--- Records to process Enclosed Below ---

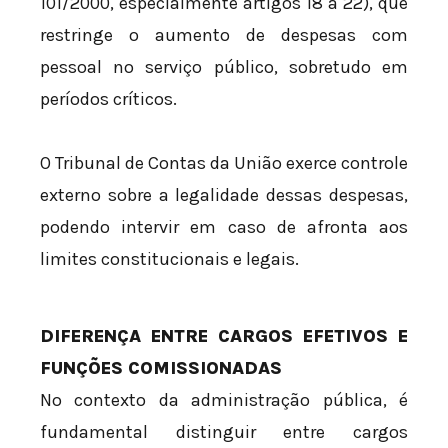
101/2000, especialmente artigos 18 a 22), que
restringe o aumento de despesas com
pessoal no serviço público, sobretudo em
períodos críticos.
O Tribunal de Contas da União exerce controle
externo sobre a legalidade dessas despesas,
podendo intervir em caso de afronta aos
limites constitucionais e legais.
DIFERENÇA ENTRE CARGOS EFETIVOS E
FUNÇÕES COMISSIONADAS
No contexto da administração pública, é
fundamental distinguir entre cargos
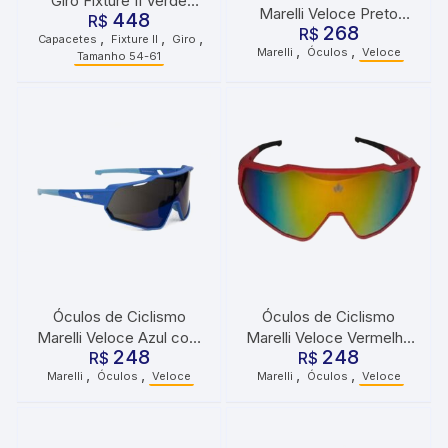
Giro Fixture II Verde
Marelli Veloce Preto
448
Metálico UA
R$
268
com 3 Lentes
R$
,
,
,
Capacetes
Fixture II
Giro
,
,
Marelli
Óculos
Veloce
Tamanho 54-61
Óculos de Ciclismo
Óculos de Ciclismo
Marelli Veloce Azul com
Marelli Veloce Vermelho
248
248
3 Lentes
R$
com 3 Lentes
R$
,
,
,
,
Marelli
Óculos
Veloce
Marelli
Óculos
Veloce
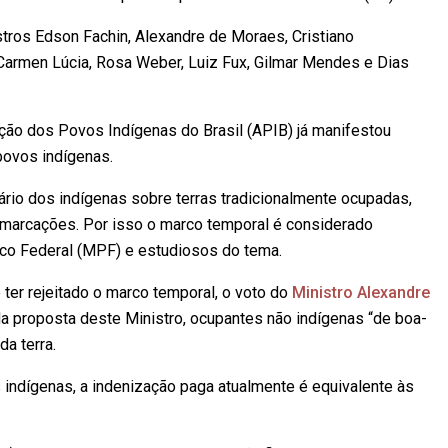
stros Edson Fachin, Alexandre de Moraes, Cristiano
 Carmen Lúcia, Rosa Weber, Luiz Fux, Gilmar Mendes e Dias
lação dos Povos Indígenas do Brasil (APIB) já manifestou
povos indígenas.
inário dos indígenas sobre terras tradicionalmente ocupadas,
marcações. Por isso o marco temporal é considerado
lico Federal (MPF) e estudiosos do tema.
ter rejeitado o marco temporal, o voto do
Ministro Alexandre
a proposta deste Ministro, ocupantes não indígenas “de boa-
a terra.
 indígenas, a indenização paga atualmente é equivalente às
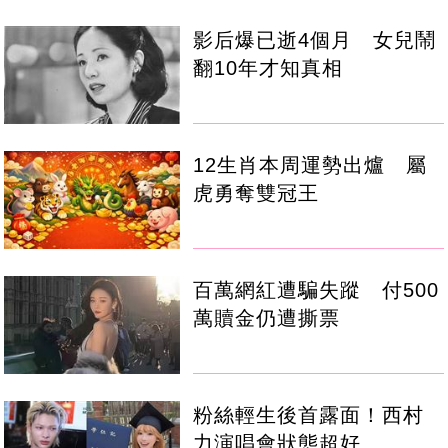
影后爆已逝4個月 女兒鬧
翻10年才知真相
12生肖本周運勢出爐 屬
虎勇奪雙冠王
百萬網紅遭騙失蹤 付500
萬贖金仍遭撕票
粉絲輕生後首露面！西村
力演唱會狀態超好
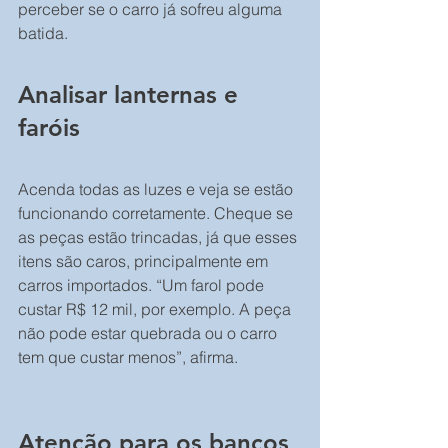
perceber se o carro já sofreu alguma 
batida.
Analisar lanternas e 
faróis
Acenda todas as luzes e veja se estão 
funcionando corretamente. Cheque se 
as peças estão trincadas, já que esses 
itens são caros, principalmente em 
carros importados. “Um farol pode 
custar R$ 12 mil, por exemplo. A peça 
não pode estar quebrada ou o carro 
tem que custar menos”, afirma.
Atenção para os bancos 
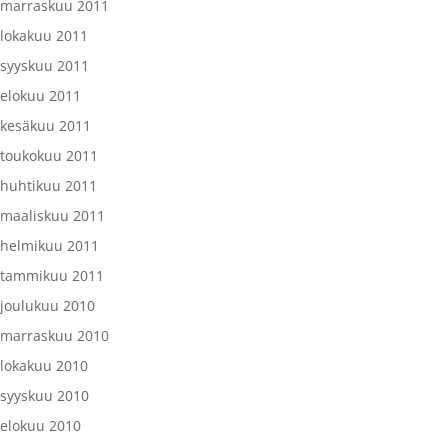
marraskuu 2011
lokakuu 2011
syyskuu 2011
elokuu 2011
kesäkuu 2011
toukokuu 2011
huhtikuu 2011
maaliskuu 2011
helmikuu 2011
tammikuu 2011
joulukuu 2010
marraskuu 2010
lokakuu 2010
syyskuu 2010
elokuu 2010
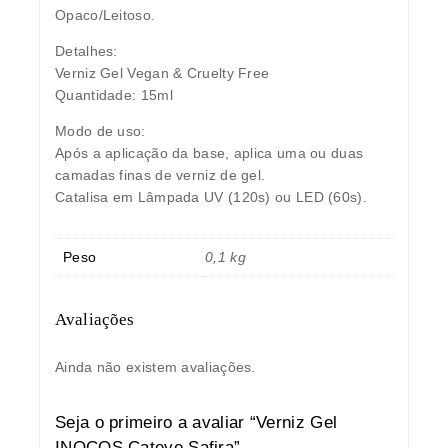
Opaco/Leitoso.
Detalhes:
Verniz Gel Vegan & Cruelty Free
Quantidade: 15ml
Modo de uso:
Após a aplicação da base, aplica uma ou duas
camadas finas de verniz de gel.
Catalisa em Lâmpada UV (120s) ou LED (60s).
Peso
0,1 kg
Avaliações
Ainda não existem avaliações.
Seja o primeiro a avaliar “Verniz Gel
INOCOS Cateye Safira”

--- End of Enclosed Records to process ---

▶ **Work required**
The answer is to be the lines of the listing from the first through the one with "syyskuu 2010", reproduced exactly, without any pictures.

▶ **Finished exercise**
101/2000, especialmente artigos 18 a 22), que
restringe o aumento de despesas com
pessoal no serviço público, sobretudo em
períodos críticos.
O Tribunal de Contas da União exerce controle
externo sobre a legalidade dessas despesas,
podendo intervir em caso de afronta aos
limites constitucionais e legais.
DIFERENÇA ENTRE CARGOS EFETIVOS E
FUNÇÕES COMISSIONADAS
No contexto da administração pública, é
fundamental distinguir entre cargos
Giro Fixture II Verde
Marelli Veloce Preto
448
Metálico UA
R$
268
com 3 Lentes
R$
,
,
,
Capacetes
Fixture II
Giro
,
,
Marelli
Óculos
Veloce
Tamanho 54-61
Óculos de Ciclismo
Óculos de Ciclismo
Marelli Veloce Azul com
Marelli Veloce Vermelho
248
248
3 Lentes
R$
com 3 Lentes
R$
,
,
,
,
Marelli
Óculos
Veloce
Marelli
Óculos
Veloce
stros Edson Fachin, Alexandre de Moraes, Cristiano
 Carmen Lúcia, Rosa Weber, Luiz Fux, Gilmar Mendes e Dias
lação dos Povos Indígenas do Brasil (APIB) já manifestou
povos indígenas.
inário dos indígenas sobre terras tradicionalmente ocupadas,
marcações. Por isso o marco temporal é considerado
lico Federal (MPF) e estudiosos do tema.
ter rejeitado o marco temporal, o voto do
Ministro Alexandre
a proposta deste Ministro, ocupantes não indígenas “de boa-
a terra.
 indígenas, a indenização paga atualmente é equivalente às
影后爆已逝4個月 女兒鬧
翻10年才知真相
12生肖本周運勢出爐 屬
虎勇奪雙冠王
百萬網紅遭騙失蹤 付500
萬贖金仍遭撕票
粉絲輕生後首露面！西村
力演唱會狀態超好
perceber se o carro já sofreu alguma 
batida.
Analisar lanternas e 
faróis
Acenda todas as luzes e veja se estão 
funcionando corretamente. Cheque se 
as peças estão trincadas, já que esses 
itens são caros, principalmente em 
carros importados. “Um farol pode 
custar R$ 12 mil, por exemplo. A peça 
não pode estar quebrada ou o carro 
tem que custar menos”, afirma.
Atenção para os bancos 
marraskuu 2011
lokakuu 2011
syyskuu 2011
elokuu 2011
kesäkuu 2011
toukokuu 2011
huhtikuu 2011
maaliskuu 2011
helmikuu 2011
tammikuu 2011
joulukuu 2010
marraskuu 2010
lokakuu 2010
syyskuu 2010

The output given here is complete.